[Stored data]
>>>

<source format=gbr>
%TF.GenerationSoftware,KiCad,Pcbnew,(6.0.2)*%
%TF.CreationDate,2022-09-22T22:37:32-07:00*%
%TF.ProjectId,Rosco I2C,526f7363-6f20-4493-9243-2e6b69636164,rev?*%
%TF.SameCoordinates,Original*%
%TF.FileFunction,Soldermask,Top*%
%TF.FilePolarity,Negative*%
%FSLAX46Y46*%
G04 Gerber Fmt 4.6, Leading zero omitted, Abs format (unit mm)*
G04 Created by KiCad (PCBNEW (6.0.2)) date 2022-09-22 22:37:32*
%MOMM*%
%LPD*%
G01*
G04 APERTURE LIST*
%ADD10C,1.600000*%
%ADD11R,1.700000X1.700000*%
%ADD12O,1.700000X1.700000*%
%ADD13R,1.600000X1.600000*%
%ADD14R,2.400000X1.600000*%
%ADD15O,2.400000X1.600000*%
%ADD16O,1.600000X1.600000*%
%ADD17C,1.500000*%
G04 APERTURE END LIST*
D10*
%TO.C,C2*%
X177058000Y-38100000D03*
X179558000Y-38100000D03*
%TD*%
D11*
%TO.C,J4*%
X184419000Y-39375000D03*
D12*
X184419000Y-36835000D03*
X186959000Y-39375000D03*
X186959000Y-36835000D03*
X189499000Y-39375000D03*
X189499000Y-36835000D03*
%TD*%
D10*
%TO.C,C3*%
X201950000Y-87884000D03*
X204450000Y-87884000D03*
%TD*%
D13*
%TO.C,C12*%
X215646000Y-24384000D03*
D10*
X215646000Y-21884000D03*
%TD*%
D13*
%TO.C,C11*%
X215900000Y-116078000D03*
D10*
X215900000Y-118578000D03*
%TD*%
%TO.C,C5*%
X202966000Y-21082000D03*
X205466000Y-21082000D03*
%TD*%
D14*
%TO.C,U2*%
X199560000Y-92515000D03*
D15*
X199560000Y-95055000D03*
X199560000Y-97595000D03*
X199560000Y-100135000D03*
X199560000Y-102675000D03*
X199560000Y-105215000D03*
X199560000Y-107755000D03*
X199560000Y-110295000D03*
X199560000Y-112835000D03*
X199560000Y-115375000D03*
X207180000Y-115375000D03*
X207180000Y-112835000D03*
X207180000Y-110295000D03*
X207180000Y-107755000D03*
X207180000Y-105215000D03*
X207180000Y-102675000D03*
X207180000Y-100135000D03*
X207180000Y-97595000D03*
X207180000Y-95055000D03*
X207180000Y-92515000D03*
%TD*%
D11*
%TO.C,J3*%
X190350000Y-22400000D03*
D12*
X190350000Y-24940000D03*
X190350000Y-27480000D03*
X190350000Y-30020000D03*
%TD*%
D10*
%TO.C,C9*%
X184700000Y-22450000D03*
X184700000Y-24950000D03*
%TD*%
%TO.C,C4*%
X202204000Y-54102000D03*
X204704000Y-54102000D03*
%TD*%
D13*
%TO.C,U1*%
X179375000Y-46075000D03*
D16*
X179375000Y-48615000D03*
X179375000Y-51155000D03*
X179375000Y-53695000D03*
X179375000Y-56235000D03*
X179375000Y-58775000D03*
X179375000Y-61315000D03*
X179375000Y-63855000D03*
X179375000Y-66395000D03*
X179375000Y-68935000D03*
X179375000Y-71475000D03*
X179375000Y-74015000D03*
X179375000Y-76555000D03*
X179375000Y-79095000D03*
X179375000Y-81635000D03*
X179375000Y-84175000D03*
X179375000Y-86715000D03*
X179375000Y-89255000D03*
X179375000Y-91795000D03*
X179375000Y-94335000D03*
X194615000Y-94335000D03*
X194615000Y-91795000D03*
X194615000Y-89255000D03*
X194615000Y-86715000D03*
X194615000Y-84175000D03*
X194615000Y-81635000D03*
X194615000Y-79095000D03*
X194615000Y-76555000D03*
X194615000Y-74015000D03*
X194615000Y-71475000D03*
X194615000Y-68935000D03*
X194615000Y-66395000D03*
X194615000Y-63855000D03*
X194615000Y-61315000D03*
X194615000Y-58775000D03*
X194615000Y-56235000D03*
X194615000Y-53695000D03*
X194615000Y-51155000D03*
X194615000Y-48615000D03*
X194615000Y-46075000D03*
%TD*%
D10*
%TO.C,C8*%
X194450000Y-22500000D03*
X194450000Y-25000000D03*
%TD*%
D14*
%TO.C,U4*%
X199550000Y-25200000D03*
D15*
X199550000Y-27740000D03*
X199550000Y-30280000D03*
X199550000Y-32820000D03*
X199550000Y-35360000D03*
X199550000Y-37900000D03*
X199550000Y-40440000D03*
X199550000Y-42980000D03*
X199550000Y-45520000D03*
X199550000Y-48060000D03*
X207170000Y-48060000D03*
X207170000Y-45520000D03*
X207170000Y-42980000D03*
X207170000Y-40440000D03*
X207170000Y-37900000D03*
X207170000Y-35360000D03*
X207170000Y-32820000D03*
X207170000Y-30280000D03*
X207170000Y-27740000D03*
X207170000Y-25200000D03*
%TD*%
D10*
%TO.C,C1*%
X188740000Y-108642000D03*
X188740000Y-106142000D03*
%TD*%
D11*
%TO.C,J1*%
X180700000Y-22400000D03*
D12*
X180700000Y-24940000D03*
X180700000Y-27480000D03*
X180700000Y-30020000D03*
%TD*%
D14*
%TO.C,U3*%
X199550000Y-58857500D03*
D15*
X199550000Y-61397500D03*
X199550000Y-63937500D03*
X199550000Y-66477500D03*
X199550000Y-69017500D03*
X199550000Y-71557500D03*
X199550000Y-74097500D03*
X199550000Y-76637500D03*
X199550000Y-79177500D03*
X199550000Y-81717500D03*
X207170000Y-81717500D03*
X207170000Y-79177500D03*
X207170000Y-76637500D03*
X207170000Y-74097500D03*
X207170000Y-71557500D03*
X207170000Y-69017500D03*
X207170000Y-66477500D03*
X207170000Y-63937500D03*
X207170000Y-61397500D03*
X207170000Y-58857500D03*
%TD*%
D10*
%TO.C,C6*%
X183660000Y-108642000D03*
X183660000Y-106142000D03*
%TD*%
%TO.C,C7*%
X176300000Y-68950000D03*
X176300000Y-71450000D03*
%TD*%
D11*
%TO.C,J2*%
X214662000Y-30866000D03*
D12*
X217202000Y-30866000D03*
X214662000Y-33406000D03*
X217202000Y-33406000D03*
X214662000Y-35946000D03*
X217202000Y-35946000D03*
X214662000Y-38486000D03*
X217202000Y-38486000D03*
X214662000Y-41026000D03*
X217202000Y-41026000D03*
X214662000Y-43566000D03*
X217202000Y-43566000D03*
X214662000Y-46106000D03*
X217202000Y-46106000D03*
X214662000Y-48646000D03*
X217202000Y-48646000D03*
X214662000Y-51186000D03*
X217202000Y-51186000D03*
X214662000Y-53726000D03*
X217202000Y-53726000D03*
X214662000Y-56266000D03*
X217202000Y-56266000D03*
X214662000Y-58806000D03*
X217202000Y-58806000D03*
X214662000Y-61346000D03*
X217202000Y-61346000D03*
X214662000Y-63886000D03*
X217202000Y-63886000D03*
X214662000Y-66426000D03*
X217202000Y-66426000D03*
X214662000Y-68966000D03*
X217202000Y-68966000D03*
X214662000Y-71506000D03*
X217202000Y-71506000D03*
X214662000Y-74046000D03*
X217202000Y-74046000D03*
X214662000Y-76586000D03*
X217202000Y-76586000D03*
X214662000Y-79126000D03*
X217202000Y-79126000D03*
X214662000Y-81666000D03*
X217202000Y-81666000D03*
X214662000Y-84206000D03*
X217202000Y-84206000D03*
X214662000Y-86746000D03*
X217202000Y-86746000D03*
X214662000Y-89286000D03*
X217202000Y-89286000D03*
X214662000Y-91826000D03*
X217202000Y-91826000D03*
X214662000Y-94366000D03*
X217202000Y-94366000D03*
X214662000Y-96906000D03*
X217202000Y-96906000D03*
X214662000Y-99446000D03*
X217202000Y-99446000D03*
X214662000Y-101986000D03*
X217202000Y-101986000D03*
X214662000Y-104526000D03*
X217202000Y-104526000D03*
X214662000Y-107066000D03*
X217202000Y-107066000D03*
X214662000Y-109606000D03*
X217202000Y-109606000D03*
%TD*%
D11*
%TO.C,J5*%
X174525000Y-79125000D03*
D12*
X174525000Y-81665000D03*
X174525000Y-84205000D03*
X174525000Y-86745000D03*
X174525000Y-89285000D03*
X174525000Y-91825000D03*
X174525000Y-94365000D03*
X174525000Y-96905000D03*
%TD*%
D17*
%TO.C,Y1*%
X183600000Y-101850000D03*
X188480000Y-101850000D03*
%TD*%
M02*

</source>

<<<
>>>

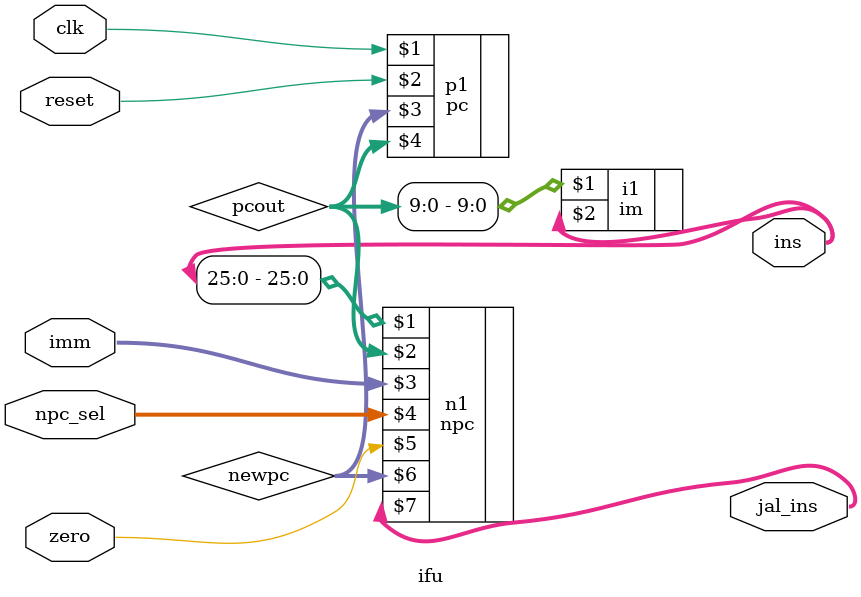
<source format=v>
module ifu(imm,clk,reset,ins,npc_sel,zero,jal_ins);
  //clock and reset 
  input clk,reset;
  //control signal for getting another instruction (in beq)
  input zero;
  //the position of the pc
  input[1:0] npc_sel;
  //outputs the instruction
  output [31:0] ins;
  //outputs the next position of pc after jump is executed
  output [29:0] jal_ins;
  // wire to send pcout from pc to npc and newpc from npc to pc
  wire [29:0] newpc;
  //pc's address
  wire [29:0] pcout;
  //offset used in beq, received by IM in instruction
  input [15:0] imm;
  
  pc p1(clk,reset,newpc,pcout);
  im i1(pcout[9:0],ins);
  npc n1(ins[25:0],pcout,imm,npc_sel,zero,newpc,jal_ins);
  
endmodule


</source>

<<<

Work to be completed: Working from the records above, write out verbatim only the lines from the line containing "X194615000Y-56235000D03*" through the line containing "X199550000Y-35360000D03*".

Exercise result:
X194615000Y-56235000D03*
X194615000Y-53695000D03*
X194615000Y-51155000D03*
X194615000Y-48615000D03*
X194615000Y-46075000D03*
%TD*%
D10*
%TO.C,C8*%
X194450000Y-22500000D03*
X194450000Y-25000000D03*
%TD*%
D14*
%TO.C,U4*%
X199550000Y-25200000D03*
D15*
X199550000Y-27740000D03*
X199550000Y-30280000D03*
X199550000Y-32820000D03*
X199550000Y-35360000D03*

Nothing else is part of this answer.